>>>
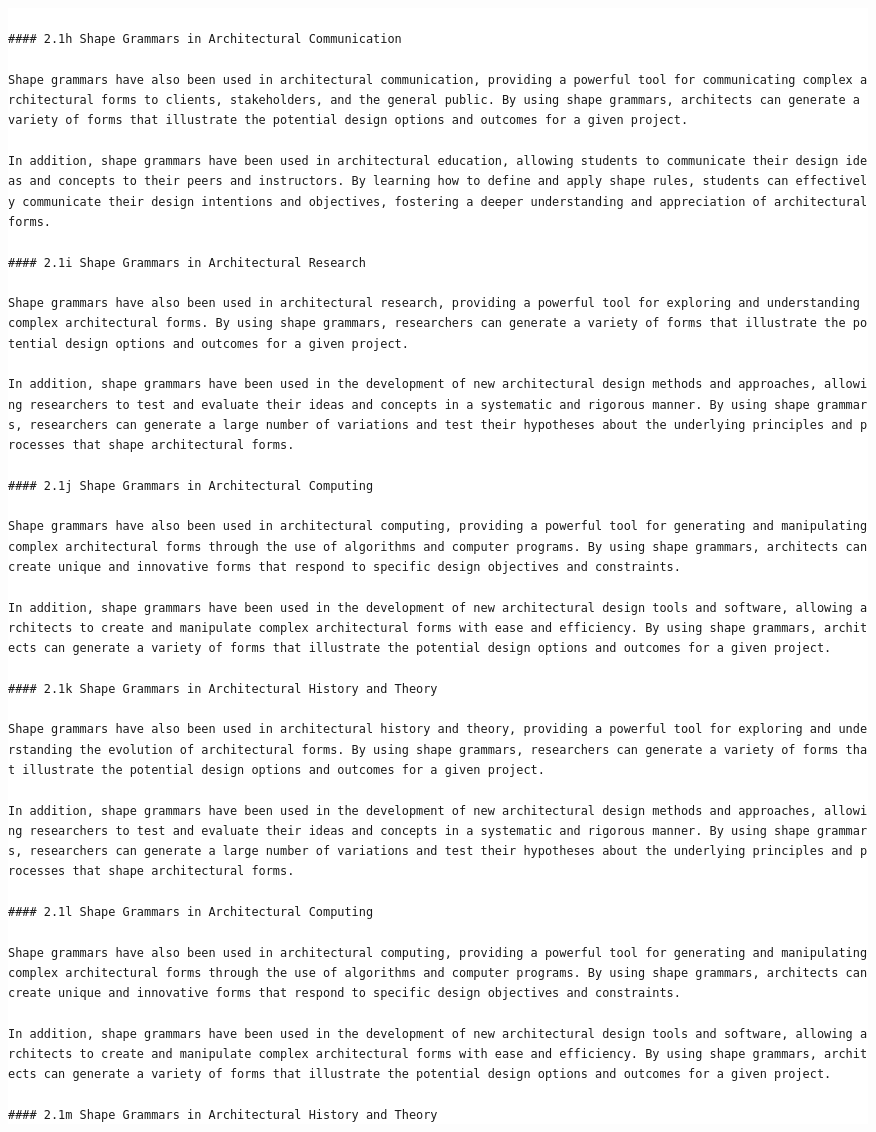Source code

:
 ```

#### 2.1h Shape Grammars in Architectural Communication

Shape grammars have also been used in architectural communication, providing a powerful tool for communicating complex architectural forms to clients, stakeholders, and the general public. By using shape grammars, architects can generate a variety of forms that illustrate the potential design options and outcomes for a given project.

In addition, shape grammars have been used in architectural education, allowing students to communicate their design ideas and concepts to their peers and instructors. By learning how to define and apply shape rules, students can effectively communicate their design intentions and objectives, fostering a deeper understanding and appreciation of architectural forms.

#### 2.1i Shape Grammars in Architectural Research

Shape grammars have also been used in architectural research, providing a powerful tool for exploring and understanding complex architectural forms. By using shape grammars, researchers can generate a variety of forms that illustrate the potential design options and outcomes for a given project.

In addition, shape grammars have been used in the development of new architectural design methods and approaches, allowing researchers to test and evaluate their ideas and concepts in a systematic and rigorous manner. By using shape grammars, researchers can generate a large number of variations and test their hypotheses about the underlying principles and processes that shape architectural forms.

#### 2.1j Shape Grammars in Architectural Computing

Shape grammars have also been used in architectural computing, providing a powerful tool for generating and manipulating complex architectural forms through the use of algorithms and computer programs. By using shape grammars, architects can create unique and innovative forms that respond to specific design objectives and constraints.

In addition, shape grammars have been used in the development of new architectural design tools and software, allowing architects to create and manipulate complex architectural forms with ease and efficiency. By using shape grammars, architects can generate a variety of forms that illustrate the potential design options and outcomes for a given project.

#### 2.1k Shape Grammars in Architectural History and Theory

Shape grammars have also been used in architectural history and theory, providing a powerful tool for exploring and understanding the evolution of architectural forms. By using shape grammars, researchers can generate a variety of forms that illustrate the potential design options and outcomes for a given project.

In addition, shape grammars have been used in the development of new architectural design methods and approaches, allowing researchers to test and evaluate their ideas and concepts in a systematic and rigorous manner. By using shape grammars, researchers can generate a large number of variations and test their hypotheses about the underlying principles and processes that shape architectural forms.

#### 2.1l Shape Grammars in Architectural Computing

Shape grammars have also been used in architectural computing, providing a powerful tool for generating and manipulating complex architectural forms through the use of algorithms and computer programs. By using shape grammars, architects can create unique and innovative forms that respond to specific design objectives and constraints.

In addition, shape grammars have been used in the development of new architectural design tools and software, allowing architects to create and manipulate complex architectural forms with ease and efficiency. By using shape grammars, architects can generate a variety of forms that illustrate the potential design options and outcomes for a given project.

#### 2.1m Shape Grammars in Architectural History and Theory
```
<<<
WHAT IS NEEDED: Apart from the pictures, restate all of the listing above exactly.

TASK RESPONSE:
Source code

:
 ```

#### 2.1h Shape Grammars in Architectural Communication

Shape grammars have also been used in architectural communication, providing a powerful tool for communicating complex architectural forms to clients, stakeholders, and the general public. By using shape grammars, architects can generate a variety of forms that illustrate the potential design options and outcomes for a given project.

In addition, shape grammars have been used in architectural education, allowing students to communicate their design ideas and concepts to their peers and instructors. By learning how to define and apply shape rules, students can effectively communicate their design intentions and objectives, fostering a deeper understanding and appreciation of architectural forms.

#### 2.1i Shape Grammars in Architectural Research

Shape grammars have also been used in architectural research, providing a powerful tool for exploring and understanding complex architectural forms. By using shape grammars, researchers can generate a variety of forms that illustrate the potential design options and outcomes for a given project.

In addition, shape grammars have been used in the development of new architectural design methods and approaches, allowing researchers to test and evaluate their ideas and concepts in a systematic and rigorous manner. By using shape grammars, researchers can generate a large number of variations and test their hypotheses about the underlying principles and processes that shape architectural forms.

#### 2.1j Shape Grammars in Architectural Computing

Shape grammars have also been used in architectural computing, providing a powerful tool for generating and manipulating complex architectural forms through the use of algorithms and computer programs. By using shape grammars, architects can create unique and innovative forms that respond to specific design objectives and constraints.

In addition, shape grammars have been used in the development of new architectural design tools and software, allowing architects to create and manipulate complex architectural forms with ease and efficiency. By using shape grammars, architects can generate a variety of forms that illustrate the potential design options and outcomes for a given project.

#### 2.1k Shape Grammars in Architectural History and Theory

Shape grammars have also been used in architectural history and theory, providing a powerful tool for exploring and understanding the evolution of architectural forms. By using shape grammars, researchers can generate a variety of forms that illustrate the potential design options and outcomes for a given project.

In addition, shape grammars have been used in the development of new architectural design methods and approaches, allowing researchers to test and evaluate their ideas and concepts in a systematic and rigorous manner. By using shape grammars, researchers can generate a large number of variations and test their hypotheses about the underlying principles and processes that shape architectural forms.

#### 2.1l Shape Grammars in Architectural Computing

Shape grammars have also been used in architectural computing, providing a powerful tool for generating and manipulating complex architectural forms through the use of algorithms and computer programs. By using shape grammars, architects can create unique and innovative forms that respond to specific design objectives and constraints.

In addition, shape grammars have been used in the development of new architectural design tools and software, allowing architects to create and manipulate complex architectural forms with ease and efficiency. By using shape grammars, architects can generate a variety of forms that illustrate the potential design options and outcomes for a given project.

#### 2.1m Shape Grammars in Architectural History and Theory
```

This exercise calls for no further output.